Something is terribly wrong with 13-year-old Kaya. Her older sister, Beth, is both terrified and frustrated by Kaya’s acting out – running off, shoplifting, skipping school, and, eventually, getting into drugs.
What at first appears to be heightened teenage rebellion quickly descends into much darker territory. Kaya’s pain is more than mere angst; her actions are borne out of the desperation felt by a deeply wounded girl. Soon Kaya is sucked into the harsh world of Vancouver’s infamous Downtown Eastside, where so many others have ended up while trying to outrun their demons.
Rabbit Ears, the new novel by Vancouver author Maggie de Vries, is related in alternating viewpoints, with Beth’s first-person narration interspersed among the dominant sections about Kaya. Adding tension is the question of whether Kaya’s narrative is delivered in the second-person “you” form in order to distance herself from her own painful experiences or because she is no longer around to speak for herself. The technique also draws the reader inside the family’s anxiety and uncertainty, and is a brilliant use of form to communicate emotion.

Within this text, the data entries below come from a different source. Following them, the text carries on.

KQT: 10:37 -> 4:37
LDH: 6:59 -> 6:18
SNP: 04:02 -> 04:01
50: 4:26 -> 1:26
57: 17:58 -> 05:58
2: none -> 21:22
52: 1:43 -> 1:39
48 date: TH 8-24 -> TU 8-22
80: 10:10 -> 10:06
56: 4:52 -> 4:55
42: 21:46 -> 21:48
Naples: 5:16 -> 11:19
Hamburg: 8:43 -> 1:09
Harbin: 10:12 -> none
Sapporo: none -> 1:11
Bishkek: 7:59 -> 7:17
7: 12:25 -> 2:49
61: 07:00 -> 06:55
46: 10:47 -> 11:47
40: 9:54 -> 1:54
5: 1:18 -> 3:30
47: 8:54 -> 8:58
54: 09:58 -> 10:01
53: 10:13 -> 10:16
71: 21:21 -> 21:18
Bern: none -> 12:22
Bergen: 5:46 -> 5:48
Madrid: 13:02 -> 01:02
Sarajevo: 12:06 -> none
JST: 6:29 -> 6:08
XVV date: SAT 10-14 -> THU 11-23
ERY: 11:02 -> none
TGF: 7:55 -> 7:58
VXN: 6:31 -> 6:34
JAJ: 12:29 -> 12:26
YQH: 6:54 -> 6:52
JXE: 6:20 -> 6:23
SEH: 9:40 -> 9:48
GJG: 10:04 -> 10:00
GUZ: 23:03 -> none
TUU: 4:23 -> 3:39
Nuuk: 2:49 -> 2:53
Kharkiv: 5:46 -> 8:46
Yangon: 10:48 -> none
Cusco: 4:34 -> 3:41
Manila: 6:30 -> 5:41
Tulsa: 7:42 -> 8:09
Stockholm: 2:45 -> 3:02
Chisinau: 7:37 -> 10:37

Those familiar with de Vries’ work will recognize the author’s very personal connection to the subject matter. Her 2003 memoir, Missing Sarah, chronicled the disappearance of her sister, who was identified as one of the victims of serial killer Robert Pickton.
Even without knowing this background, reading Rabbit Ears is difficult. But de Vries has created beauty out of pain. Lush and poetic passages frame the few small joys in Kaya’s conflicted life: swimming, the power of her own beauty, the comfort of an animal’s love. These are contrasted by blunt, unadorned prose dramatizing her darkest moments, a choice that testifies to de Vries’ well-tuned ear. She is a storyteller with style, and Kaya is a real and vibrant character. Readers will root for her even at her most self-destructive.
Though it is impossible not to consider the source of its real-life inspiration, Rabbit Ears is not a soapbox, just a story about a girl and the people around her. And it is one that readers will find impossible to put down.